We therefore pursue a modelling approach, which (a) is capable of extracting the essential information to perform expert-oriented assessments of tactical behaviour in soccer (meaning that actions are rated by the standard of expert knowledge), (b) adequately handles the high complexity of player behaviour in team sports and its corresponding data, (c) allows for a linguistic interpretation of the analysis results in terms of the sport expert’s terminology and (d) provides an assessment of the individual player performance based on the discovered hidden tactical patterns. This data-based approach uses position and tracking data provided by a local positioning measurement system [Citation7] and allows the qualification of assessments based on measurements.

The paper is organized as follows: Section 2 gives an overview about different directions of research dealing with the problems stated earlier. In Section 3, we introduce our hierarchical modelling approach linking time-continuous position variables with performance indicators in team sports. We describe the fuzzy variables and explain how behavioural patterns are identified. In Section 4.1, we introduce the one-versus-one (1 vs. 1) test case in soccer (situations, where one defender competes against one attacker) to illustrate the application of our framework on real world data. Finally, we discuss our approach and the results of the test case and give an outlook on ongoing work (Section 5).

2. Related work

The increasing availability of spatio-temporal data nowadays allows for an in-depth analysis of tactical behaviours in team sports. Two main directions of research recently emerged. Predictive approaches such as the works by Goldsberry, Yue et al. and Cervone et al. [Citation8Citation10] use the raw spatio-temporal data to simulate player behaviour on a fine-grained level. In the work by Cervone et al. [Citation10], the authors use a two-layered stochastic process model to take full advantage of the high resolution position data during a basketball possession in order to reveal decision-making tendencies of players based on their spatial strategy. Such fine-grained modelling of behaviours in team sports needs a vast amount of tracking data for model calibration, which is available only for very few team sports right now.
———
#### SHORT TASK 1:
In the passage on tactical analysis in soccer, what situations does the 1 vs. 1 test case cover?
#### SHORT TASK 2:
Extend the passage on tactical analysis in team sports, picking up after its final sentence.

#### DATASET CONTENT:
———
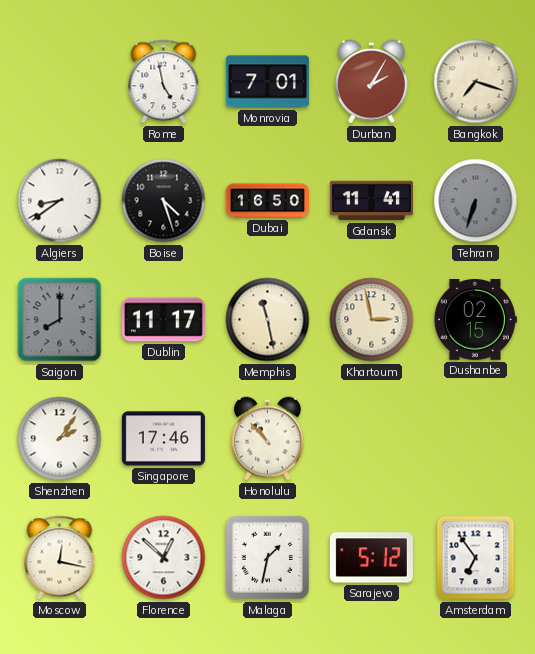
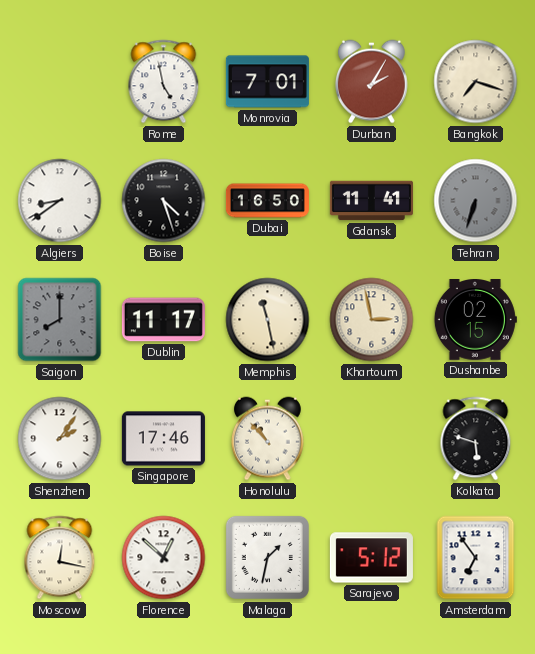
Kolkata: none -> 5:48
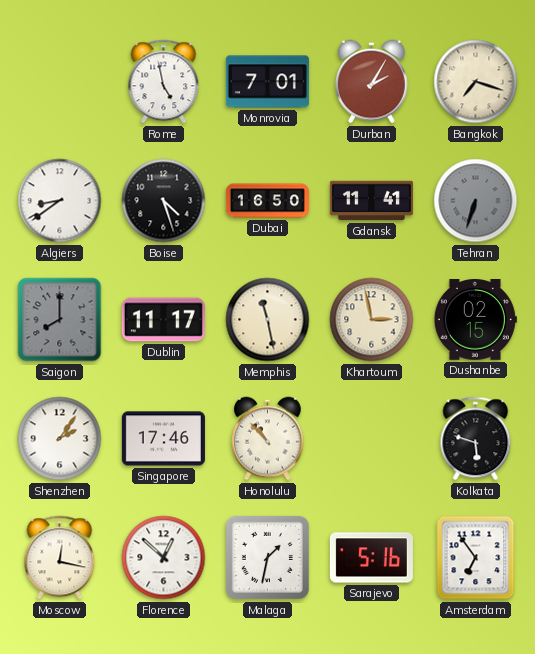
———
#### TASK OUTPUT 1:
Situations where one defender competes against one attacker.

#### TASK OUTPUT 2:
The other direction is to use the spatio-temporal data to constrain the statistical analysis of behavioural patterns on the context they have been performed. For instance, in the work by Vilar [Citation11], the phase relations between players during dyadic situations (situations with two main components; i.e. defender vs. attacker) have been explored with dependence on the location of the ball and the goal. The use of only coarse aggregate statistics to describe the context allows the use of such models also for relatively small data sets. However, results constrained by a rich context are often difficult to interpret if no qualitative description of the results is available. This line of research often lacks a systematic meaningful description and thus is not easily accessible by the coach.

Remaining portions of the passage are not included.